Ecrit par Pascal Wurz
Dans ce beau chapitre 10 de l’Evangile de Jean, on en reste souvent à l’image bucolique du bon berger. Belle image en effet que celle du berger, qui dit toute l’attention que porte Jésus aux personnes qui lui sont confiées comme tout berger qui aime ses moutons. Il faut creuser cette image, en chercher le sens, sinon on en reste à une image d’Epinal et on passe à côté de l’essentiel.
Dans cette parabole, Jésus montre la différence qu’il y a entre le bon berger et le mercenaire, celui qui est payé pour faire son travail, qui ne possède pas les bêtes qui lui sont confiées, qui n’a aucun scrupule à fuir lorsque le loup apparaît, et ne se pose aucun problème de conscience en abandonnant ses moutons à leur prédateur. Mais la différence va beaucoup plus loin que la simple question du statut entre le bon berger et le mercenaire.
« Le Père m’aime parce que je donne ma vie, pour ensuite la recevoir à nouveau. Personne ne me l’enlève, mais je la donne de moi-même… »
Tout est là, dans ce geste totalement libre et pleinement souverain de Jésus : le don de soi. La parabole du bon berger n’a d’autre but que d’éclairer le sens de la passion de Jésus, sa mort et sa résurrection. Non, il n’a pas subi les événements de Jérusalem, son arrestation, son jugement expédié, sa mort sur la croix.
En lisant scrupuleusement les textes, on s’aperçoit que Jésus garde toujours l’initiative, il n’est pas l’objet des forces religieuses et politiques qui le jugent, comme un fétu de paille livré au vent. Connaissant la dure réalité de cette épreuve, il l’assume pourtant complètement par don de soi. Ce don de soi est d’abord l’expression de sa relation à Dieu. Cette relation se joue de manière absolue dans l’amour et la confiance. La vie de Jésus ne lui appartient pas, elle est un don de Dieu, comme nos vies à chacune et chacun sont un don de Dieu ; Jésus sait que Dieu est maître de cette vie, celle qu’il a vécu jusque-là, y compris dans l’épreuve qu’il traverse, et même par-delà la mort.
Parce que c’est une vie qui se déploie dans l’amour de Dieu, Jésus peut la donner avec confiance, et dans l’espérance que Dieu lui rendra sa vie d’une manière ou d’une autre. Confiance et amour lui donnent cette formidable liberté d’offrir sa vie comme un don.
Tel est le sens de la croix et de la résurrection. L’une ne va pas sans l’autre. Et c’est pourquoi Vendredi-Saint et Pâques sont les événements de la vie de Jésus qui donnent sens à notre vie à chacune et chacun de nous, ainsi que le fondement de notre foi chrétienne.

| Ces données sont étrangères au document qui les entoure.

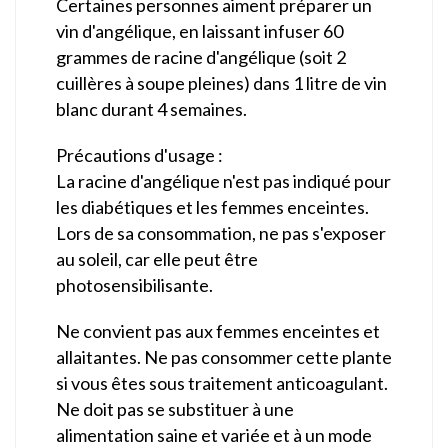
Certaines personnes aiment préparer un
vin d'angélique, en laissant infuser 60
grammes de racine d'angélique (soit 2
cuillères à soupe pleines) dans 1 litre de vin
blanc durant 4 semaines.
Précautions d'usage :
La racine d'angélique n'est pas indiqué pour
les diabétiques et les femmes enceintes.
Lors de sa consommation, ne pas s'exposer
au soleil, car elle peut être
photosensibilisante.
Ne convient pas aux femmes enceintes et
allaitantes. Ne pas consommer cette plante
si vous êtes sous traitement anticoagulant.
Ne doit pas se substituer à une
alimentation saine et variée et à un mode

La foi chrétienne n’est pas simplement un bagage religieux que l’on accepte de porter, comme on porte d’autres convictions, un bagage que l’on aurait reçu après un parcours catéchétique plus ou moins intéressant. Si ce n’était que ça, la croix n’aurait pas de sens. La croix est le symbole de la relation d’amour entre Jésus et Dieu, qui lui donne cette formidable liberté de pouvoir donner sa vie de lui-même. La croix est donc le fondement de notre relation à Dieu, à Jésus et à autrui.